**Aim of the exercise:** Each line of the records has to be copied exactly, though the pictures must be left out.

__________________________________________________

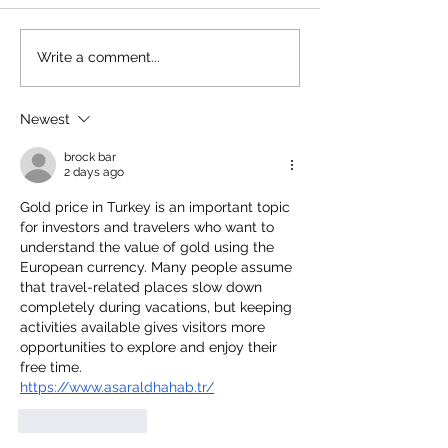
Write a comment...
Newest
brock bar
2 days ago
Gold price in Turkey is an important topic 
for investors and travelers who want to 
understand the value of gold using the 
European currency. Many people assume 
that travel-related places slow down 
completely during vacations, but keeping 
activities available gives visitors more 
opportunities to explore and enjoy their 
free time.
https://www.asaraldhahab.tr/
Like
Reply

__________________________________________________

**Response to the task:**
Write a comment...
Newest
brock bar
2 days ago
Gold price in Turkey is an important topic 
for investors and travelers who want to 
understand the value of gold using the 
European currency. Many people assume 
that travel-related places slow down 
completely during vacations, but keeping 
activities available gives visitors more 
opportunities to explore and enjoy their 
free time.
https://www.asaraldhahab.tr/
Like
Reply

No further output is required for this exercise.